---------- 주어진 자료 ----------
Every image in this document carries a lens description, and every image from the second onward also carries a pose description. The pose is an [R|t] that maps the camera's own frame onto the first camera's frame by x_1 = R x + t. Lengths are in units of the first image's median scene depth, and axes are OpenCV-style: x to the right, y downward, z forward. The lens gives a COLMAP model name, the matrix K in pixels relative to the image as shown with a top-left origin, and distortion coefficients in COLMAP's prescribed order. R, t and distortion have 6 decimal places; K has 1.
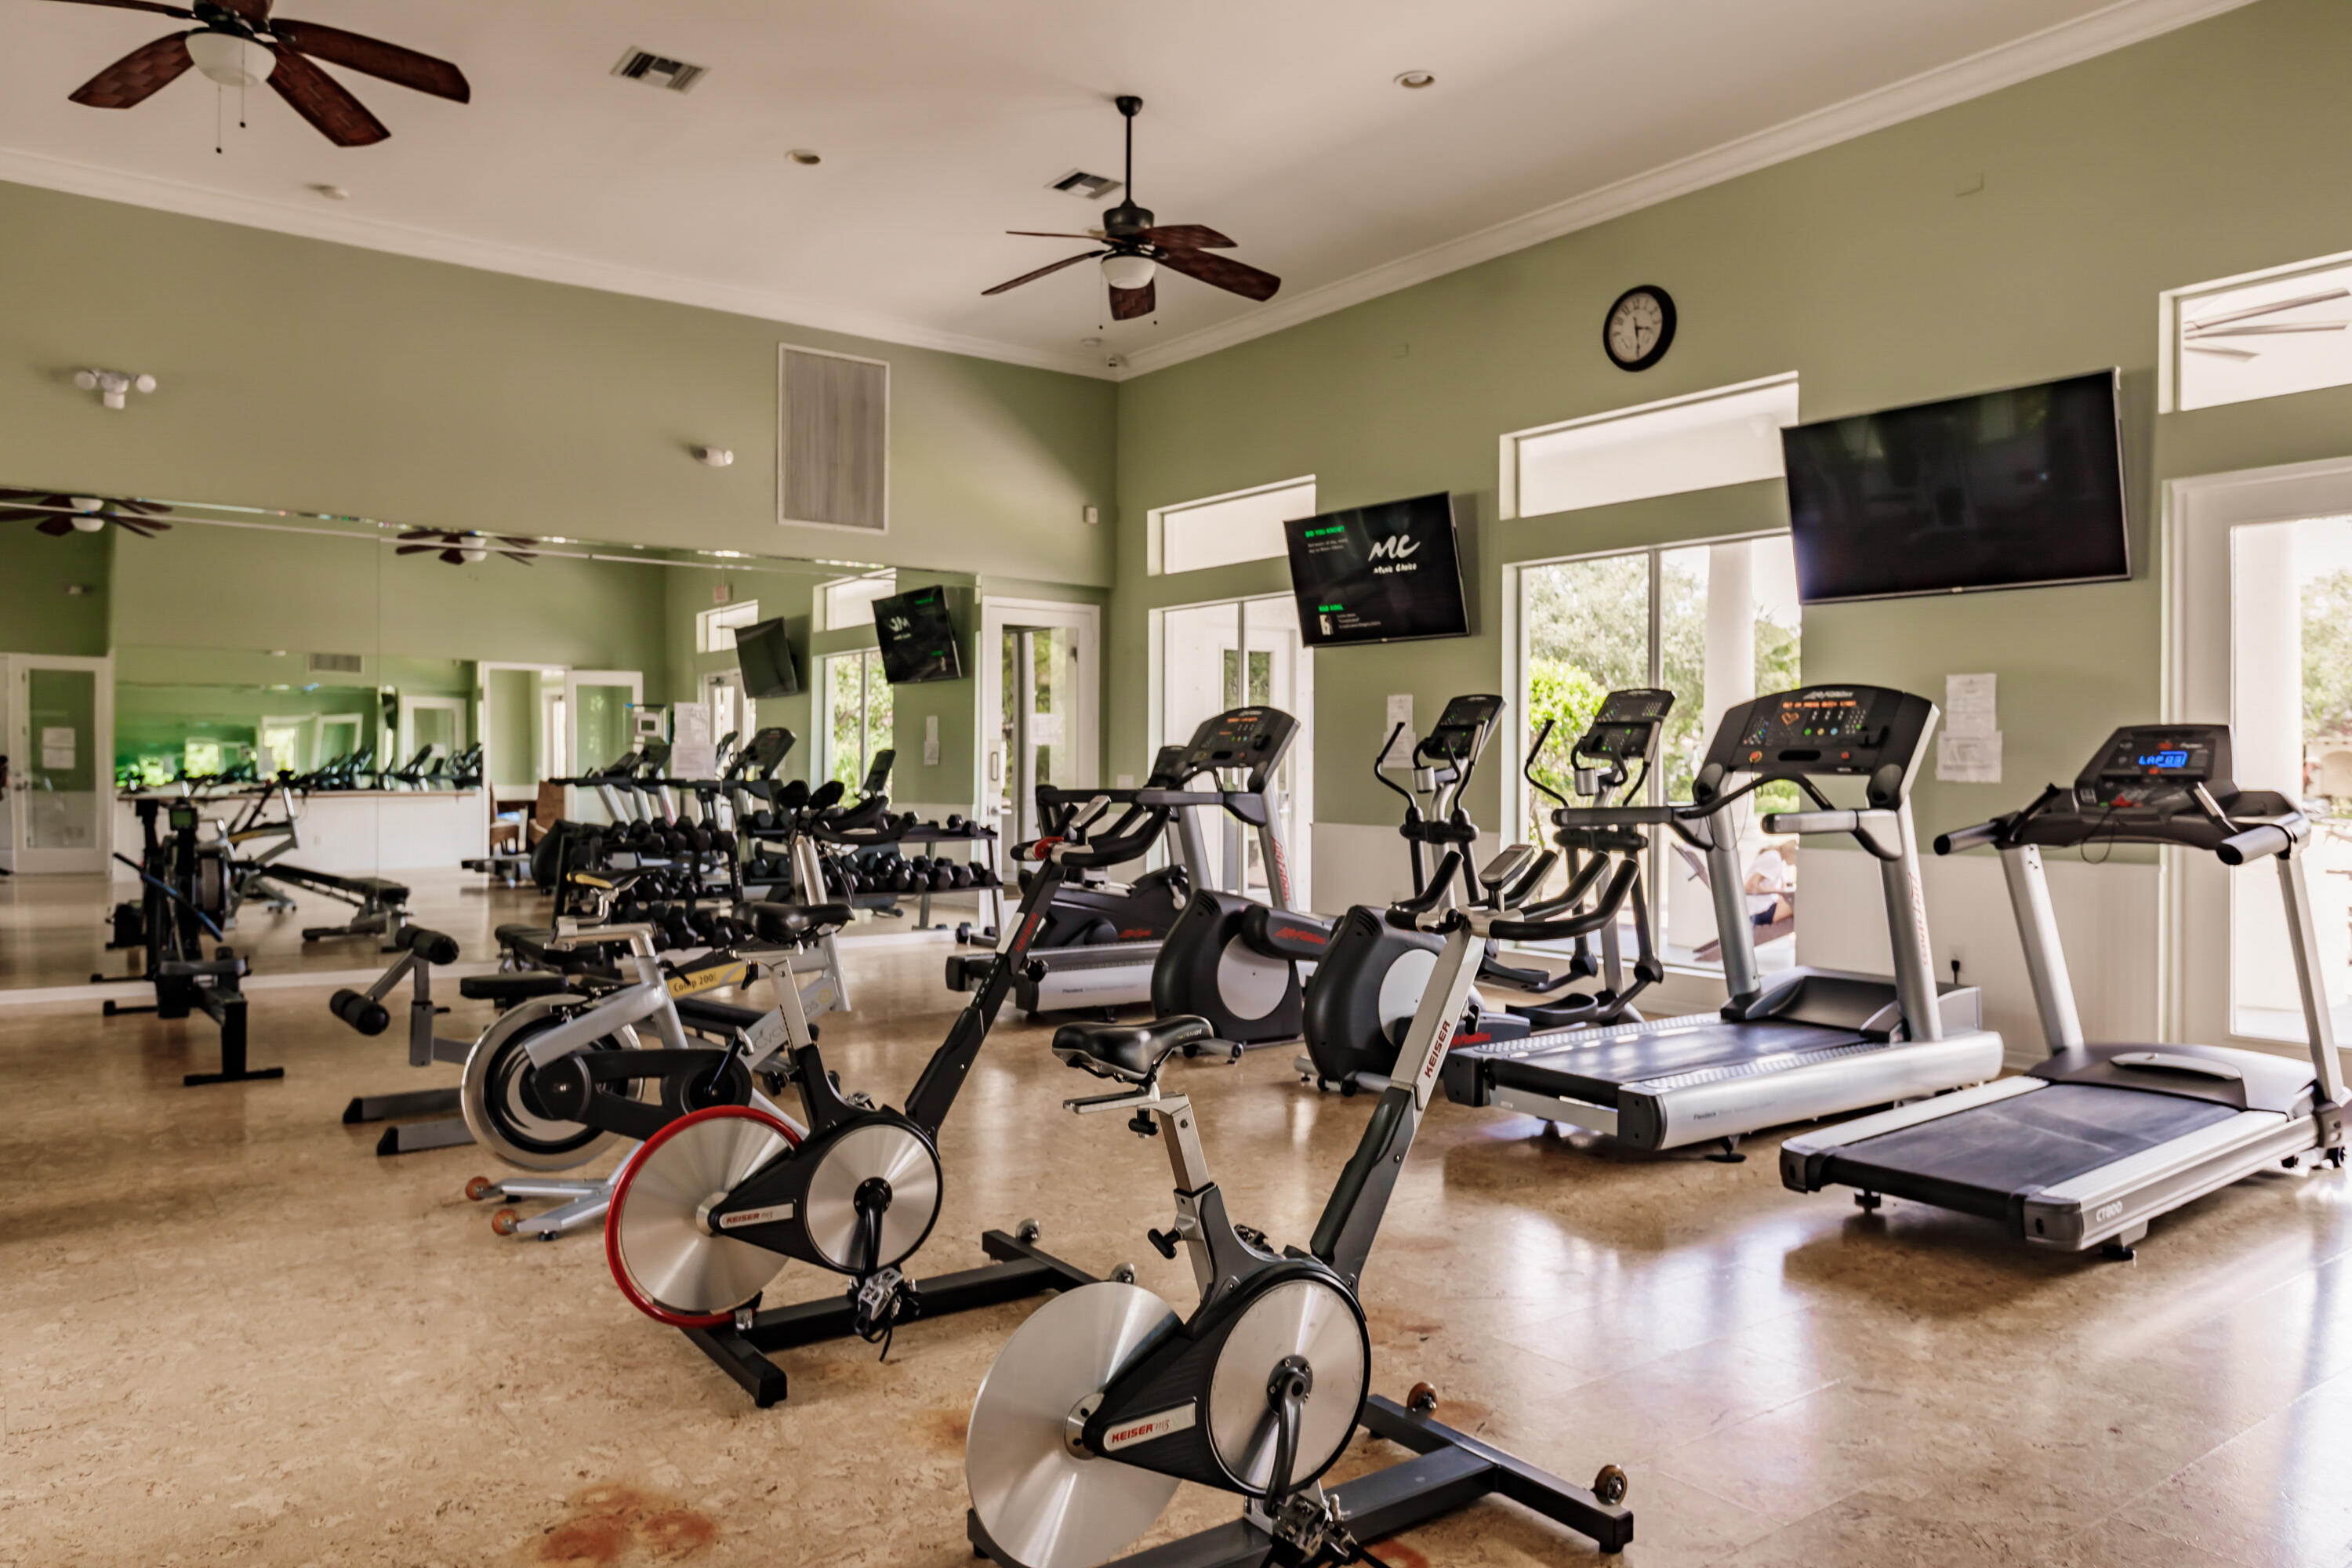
lens RADIAL K [[1643.0, 0, 1177.6], [0, 1643.0, 752.9], [0, 0, 1]] dist [0.041482, -0.000873]
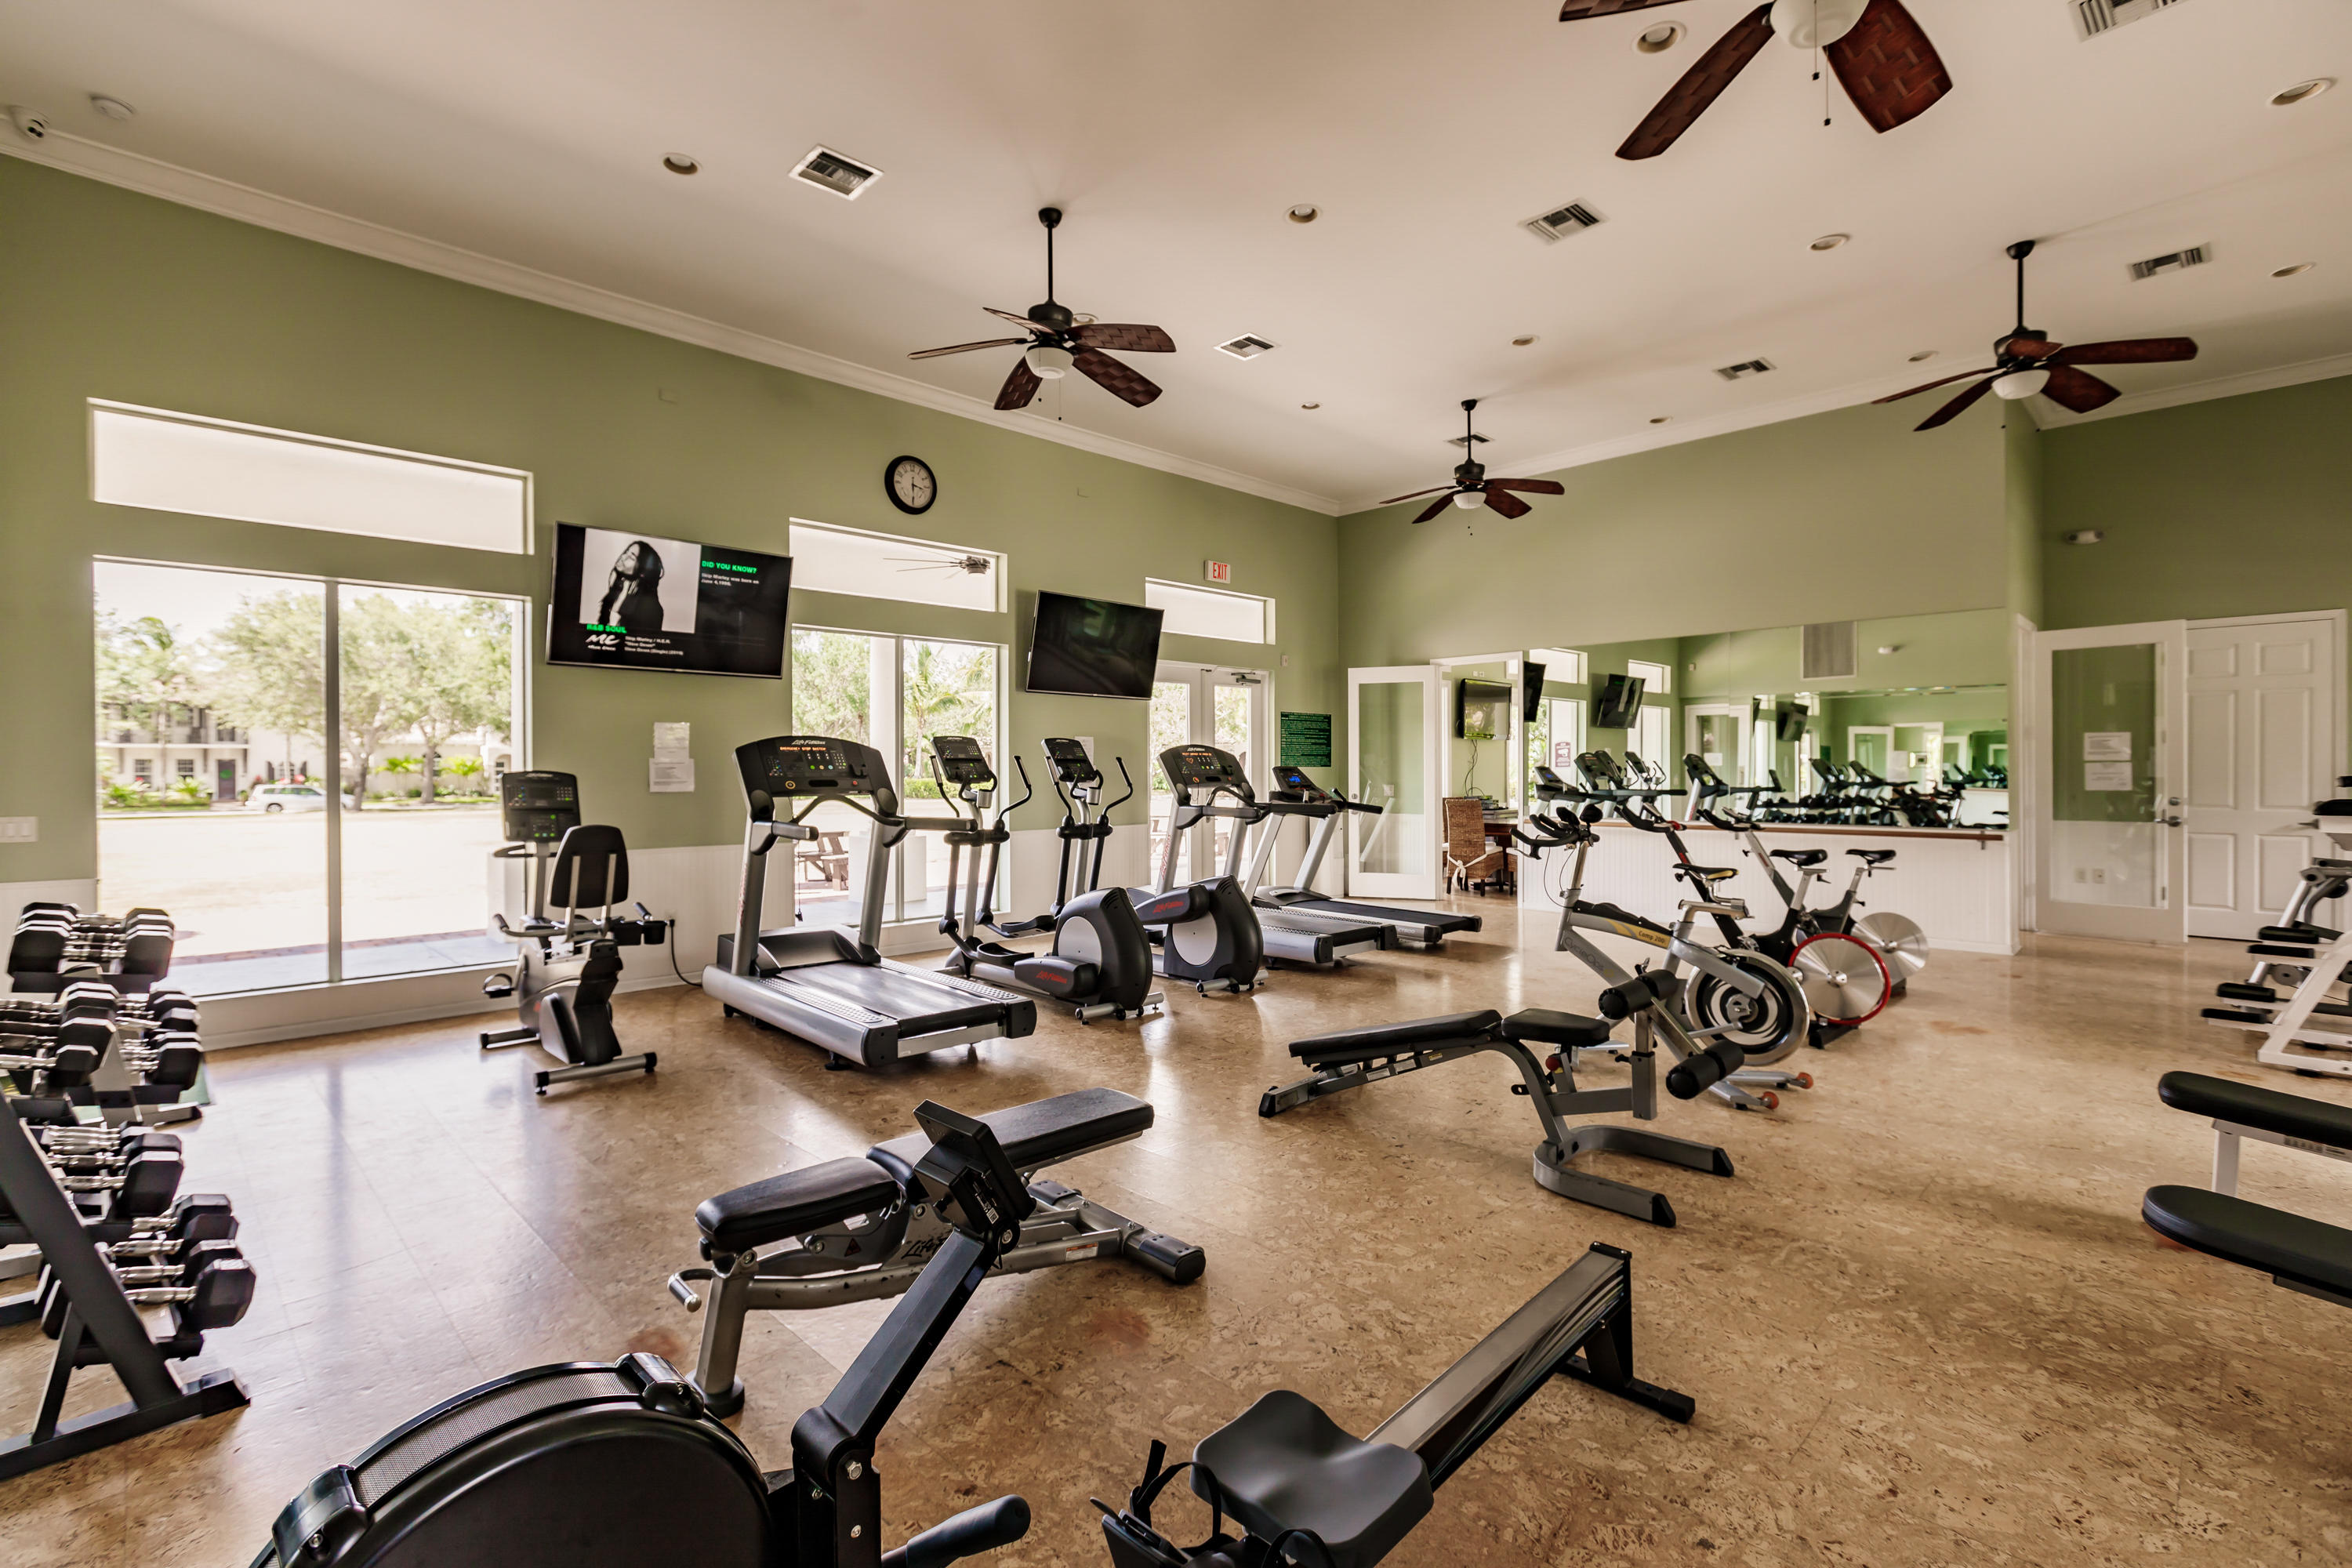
lens RADIAL K [[1073.3, 0, 1176.0], [0, 1073.3, 784.0], [0, 0, 1]] dist [-0.040835, 0.000164]
pose [[-0.144063, 0.002493, 0.989565, -0.675576], [0.001556, 0.999996, -0.002293, 0.007490], [-0.989567, 0.001210, -0.144066, 0.903724]]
----------
## 과제 내용
위 목록 전체에서 "lens description"를 "camera description"로 수정하고 나머지는 그대로 두어 다시 쓰세요. 답에는 그림을 넣지 마세요.

## 문제 풀이
Every image in this document carries a camera description, and every image from the second onward also carries a pose description. The pose is an [R|t] that maps the camera's own frame onto the first camera's frame by x_1 = R x + t. Lengths are in units of the first image's median scene depth, and axes are OpenCV-style: x to the right, y downward, z forward. The lens gives a COLMAP model name, the matrix K in pixels relative to the image as shown with a top-left origin, and distortion coefficients in COLMAP's prescribed order. R, t and distortion have 6 decimal places; K has 1.
lens RADIAL K [[1643.0, 0, 1177.6], [0, 1643.0, 752.9], [0, 0, 1]] dist [0.041482, -0.000873]
lens RADIAL K [[1073.3, 0, 1176.0], [0, 1073.3, 784.0], [0, 0, 1]] dist [-0.040835, 0.000164]
pose [[-0.144063, 0.002493, 0.989565, -0.675576], [0.001556, 0.999996, -0.002293, 0.007490], [-0.989567, 0.001210, -0.144066, 0.903724]]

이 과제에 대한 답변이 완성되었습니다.